Slow nutrient release: Eventually, the easily decomposed food is exhausted, and more resistant compounds remain releasing nutrients very slowly and holding them in a stable form. This includes compounds of plant residues, such as waxes and lignin, that don’t readily decompose but become stable and fairly resistant to further decomposition. This is the humus that remains in the soil for long periods of time, some times up to a thousand years.

Benefits of humus
Some of the benefits that humus provides are:

Retains water. Like a sponge, humus retains moisture while at the same time aerating the soil. It can hold the equivalent of 80 to 90 per cent of its weight in water. Soil is more drought resistant when it is rich in humus.

Develops good soil structure. Humus gives soil a crumbly texture, which permits air to circulate. The secretions of soil microbes holds the soil particles together in a desirable crumb structure. This makes soil light and fluffy and easier to work.

Retains nutrients. Humus retains nutrients in the soil in a form that is readily available to plants. A reserve of humus provides additional plant nutrients in times of need. It is all but impossible to have too much humus in the soil.

Improves soil. With the help of humus the soil is improved. It resists compaction, is easier to cultivate, allows plant roots to penetrate, breaks up clay, and holds sand particles together. Stable humus improves the soil’s physical qualities and is most beneficial as a soil amendment.

Enhances plant health.
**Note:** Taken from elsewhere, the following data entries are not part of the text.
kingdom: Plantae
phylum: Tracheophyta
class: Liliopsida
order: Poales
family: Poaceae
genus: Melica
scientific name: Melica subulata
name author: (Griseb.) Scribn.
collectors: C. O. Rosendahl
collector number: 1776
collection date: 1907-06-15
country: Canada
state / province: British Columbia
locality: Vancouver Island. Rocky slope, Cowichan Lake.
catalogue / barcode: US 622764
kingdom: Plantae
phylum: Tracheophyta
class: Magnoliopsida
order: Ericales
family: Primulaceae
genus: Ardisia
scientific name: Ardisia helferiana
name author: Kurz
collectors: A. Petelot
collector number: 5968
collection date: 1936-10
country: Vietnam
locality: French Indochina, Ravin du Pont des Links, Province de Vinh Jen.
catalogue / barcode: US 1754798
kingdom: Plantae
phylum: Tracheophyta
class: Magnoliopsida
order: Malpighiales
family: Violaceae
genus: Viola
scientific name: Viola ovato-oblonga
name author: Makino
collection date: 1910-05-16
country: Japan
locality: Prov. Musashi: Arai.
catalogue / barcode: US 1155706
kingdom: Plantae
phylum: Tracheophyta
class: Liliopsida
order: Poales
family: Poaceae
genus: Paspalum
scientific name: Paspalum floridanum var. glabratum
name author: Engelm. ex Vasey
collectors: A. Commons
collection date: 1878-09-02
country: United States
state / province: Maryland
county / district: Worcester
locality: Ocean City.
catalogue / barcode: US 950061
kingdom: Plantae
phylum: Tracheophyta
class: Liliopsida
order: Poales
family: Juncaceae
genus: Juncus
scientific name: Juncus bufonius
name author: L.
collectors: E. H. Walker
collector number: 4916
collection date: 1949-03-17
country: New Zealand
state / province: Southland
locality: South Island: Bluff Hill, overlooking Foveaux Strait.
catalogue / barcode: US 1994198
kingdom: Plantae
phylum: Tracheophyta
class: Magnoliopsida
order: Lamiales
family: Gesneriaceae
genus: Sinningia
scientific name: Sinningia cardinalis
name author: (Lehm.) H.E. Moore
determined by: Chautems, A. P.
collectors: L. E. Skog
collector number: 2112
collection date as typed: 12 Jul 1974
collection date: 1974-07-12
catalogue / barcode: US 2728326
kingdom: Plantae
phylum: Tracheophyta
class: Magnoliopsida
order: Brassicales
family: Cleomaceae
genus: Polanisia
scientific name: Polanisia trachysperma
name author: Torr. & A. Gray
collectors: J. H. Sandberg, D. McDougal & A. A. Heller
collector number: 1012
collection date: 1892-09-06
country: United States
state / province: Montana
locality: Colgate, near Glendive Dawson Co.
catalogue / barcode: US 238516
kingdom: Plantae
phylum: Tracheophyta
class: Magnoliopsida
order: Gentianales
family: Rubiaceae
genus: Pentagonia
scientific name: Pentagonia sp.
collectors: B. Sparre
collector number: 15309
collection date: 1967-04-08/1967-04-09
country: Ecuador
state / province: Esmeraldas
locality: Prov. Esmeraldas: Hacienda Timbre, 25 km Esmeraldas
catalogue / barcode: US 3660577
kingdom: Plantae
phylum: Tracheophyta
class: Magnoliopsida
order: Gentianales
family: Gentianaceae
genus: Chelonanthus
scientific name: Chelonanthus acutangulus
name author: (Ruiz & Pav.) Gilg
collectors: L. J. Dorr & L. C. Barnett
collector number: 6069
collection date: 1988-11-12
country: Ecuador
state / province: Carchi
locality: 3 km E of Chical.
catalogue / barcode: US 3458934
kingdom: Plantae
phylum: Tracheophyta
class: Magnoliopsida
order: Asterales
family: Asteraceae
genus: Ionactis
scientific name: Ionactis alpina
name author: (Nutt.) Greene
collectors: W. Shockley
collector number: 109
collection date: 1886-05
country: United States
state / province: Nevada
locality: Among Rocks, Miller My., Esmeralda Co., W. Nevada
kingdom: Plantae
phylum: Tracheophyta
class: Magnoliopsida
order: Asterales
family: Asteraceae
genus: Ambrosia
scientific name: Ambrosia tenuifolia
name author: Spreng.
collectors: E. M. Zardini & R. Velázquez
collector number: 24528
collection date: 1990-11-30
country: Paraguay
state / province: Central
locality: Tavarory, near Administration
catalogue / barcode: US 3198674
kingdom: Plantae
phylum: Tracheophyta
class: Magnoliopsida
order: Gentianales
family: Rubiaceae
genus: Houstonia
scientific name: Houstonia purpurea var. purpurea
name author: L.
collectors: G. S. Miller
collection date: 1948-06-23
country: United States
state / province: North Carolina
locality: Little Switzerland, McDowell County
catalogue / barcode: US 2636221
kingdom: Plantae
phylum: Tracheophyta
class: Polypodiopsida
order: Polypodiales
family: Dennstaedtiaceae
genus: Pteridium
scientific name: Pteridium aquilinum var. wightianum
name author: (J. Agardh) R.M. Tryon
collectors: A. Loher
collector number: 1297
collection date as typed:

Organic matter feeds the microorganisms that aid the plants and soil. These microorganisms protect plants from disease and insect damage by actively decomposing humus in such great numbers that they prevent plant-destroying fungi and other pathogens from establishing themselves.

Traps soil toxins. Humus can immobilize and prevent many toxic metals from becoming available to plants or other soil organisms.

Balances pH. Humus has a pH of about 7 (nearly neutral) and moderates excessive acid or alkaline conditions in the soil. When added to an acidic soil it will bring up the pH. When added to an alkaline soil it will bring down the pH.

Ways to build humus
As substitutes for the application of compost, organic matter can be increased by:

Green manures and cover crops which are grown to provide a source of organic matter. They are not harvested but tilled into the soil before the plants mature. This is one of the easiest ways to increase organic matter.

Mulch, which is used to control, weeds and protect the soil from extreme temperatures, but it also is a way of building humus if it is incorporated in the soil after the season is over. It will decompose as microorganisms and earthworms mix the mulch with the soil.

Sheet Composting which involves spreading organic material directly on top of the soil to decompose in place and to be turned under after decomposition. When sheet composting animal manure, it is best to apply it in the fall and to turn it under right away. This prevents the loss of nitrogen.

Trench-composting which is layers of buried organic material in a trench that is covered with soil and left to decompose for one season.

At the Rodale Institute they believe that a healthy soil is the foundation needed for a healthy food system. Healthy soil produces healthy crops, healthy livestock, and – ultimately – healthy people. This is why I work so hard to make sure there is an adequate supply of humus in my soil.